When GV Dasarathi pulls up his bicycle at a traffic intersection on his way to work in India’s InfoTech city, Bangalore, heads turn.
Bicycles may be the most popular two-wheeler on India’s roads, but the millions who use them to commute and to transport goods and family in India’s towns and villages certainly don’t wear white helmets, fluorescent jackets or biking gloves.
Through his attire and vehicle of choice, Mr Dasarathi, 48 and director of a software products development company, makes a potent statement for an alternative mode of daily transport in the choked roads of India’s Silicon Valley.

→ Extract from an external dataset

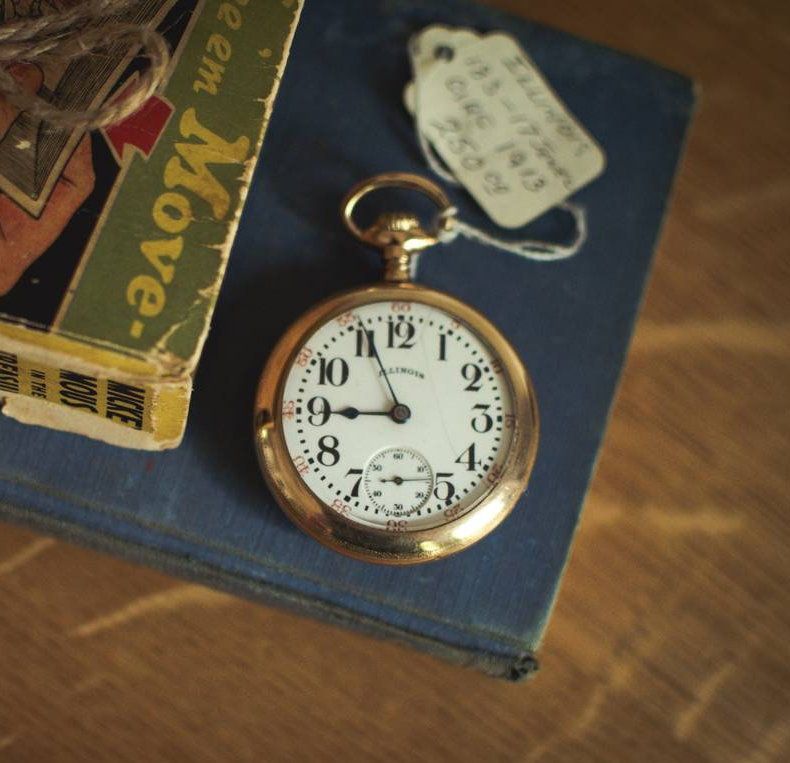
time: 8:56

Cycling to work makes more and more sense for the city’s well-heeled professionals – nearly three million vehicles clog 500km (300 miles) of Bangalore’s gridlocked roads, with 1,000 new vehicles added every day.
This also make it one of India’s most polluted cities; in some areas, air pollution levels are five times higher than permissible limits.
Concerns over traffic conditions and the environment, combined with the sedentary lifestyles peculiar to the software sector, have all combined to promote cycling to work in Bangalore.
Indian society equates prosperity with bigger vehicles and cycling with the poor. Cyclists are offered no facilities whatsoever in the shape of cycle lanes or bike parks.
But it is no longer unusual to see sweaty techies pedalling to work, laptops in backpacks or carriers, and heading straight for the shower and a change of clothes once they reach the office.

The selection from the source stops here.